I suppose I can just iterate through chunks at a time like break the dataset into 10 pieces then process each piece batch-wise

That doesn’t sound right to me. Using generators and SGD with batches should is essentially handling the memory management for you. Your using batches so that you don’t run out of memory while training.

My understanding of things is

  • When using generators and model.fit_generator() all your training cases DO NOT need to fit in memory (GPU or system memory). Data from an entire training batch DOES need to fit in memory.
  • All the weights of your model do need to fit in GPU memory at the time of training.
  • With generators you can keep your batch size fixed but include more training cases and not use up more memory (GPU or CPU) when training your models.

Please correct me if I’ve got any of this this wrong.

If you are using batches then I don’t think the result needs to be stored. That is the whole point of batches. We can scale to any level on the machine. Will just take more time.

If you are using linux then you can install a handy utility called htop. It let’s you see the memory/CPU usage.

Before you start the training run htop and see whether the memory is already being consumed. Maybe your memory is already being used by some object which you create earlier in your notebook? As your process runs see if there is anything unusual with memory usage - spikes maybe? May help correlate the changes in memory with your code execution.
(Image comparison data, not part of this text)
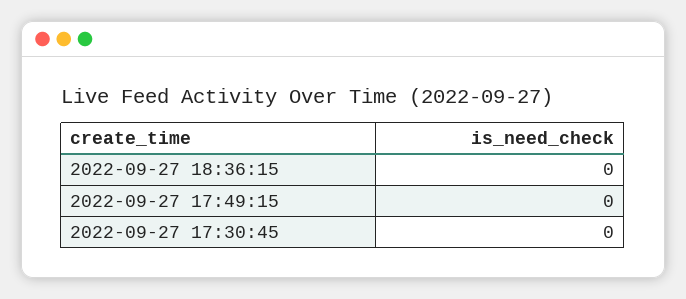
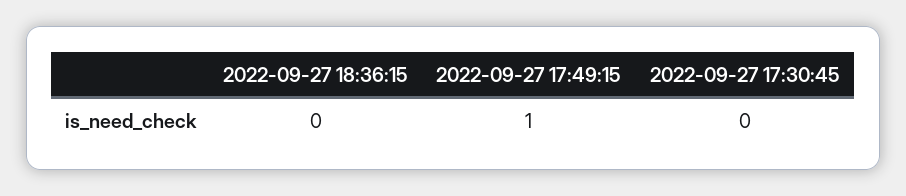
  {
    "2022-09-27 18:36:15": 0,
-   "2022-09-27 17:49:15": 0,
+   "2022-09-27 17:49:15": 1,
    "2022-09-27 17:30:45": 0
  }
Looking at the documentation seems the problem is with the predict_generator method. This method is for generating predictions from input (which are generated from batches). So the input is in batches but the output is not.

I believe you need to use the predict method which takes batches as input and gives batches as output.

That would explain why it worked on samples but not the whole data set.


The thing that you will have to change is probably the saving and loading the array part. Jeremy was always loading the whole array but you will have to find a way to save and load that in batches instead of the whole thing at a time.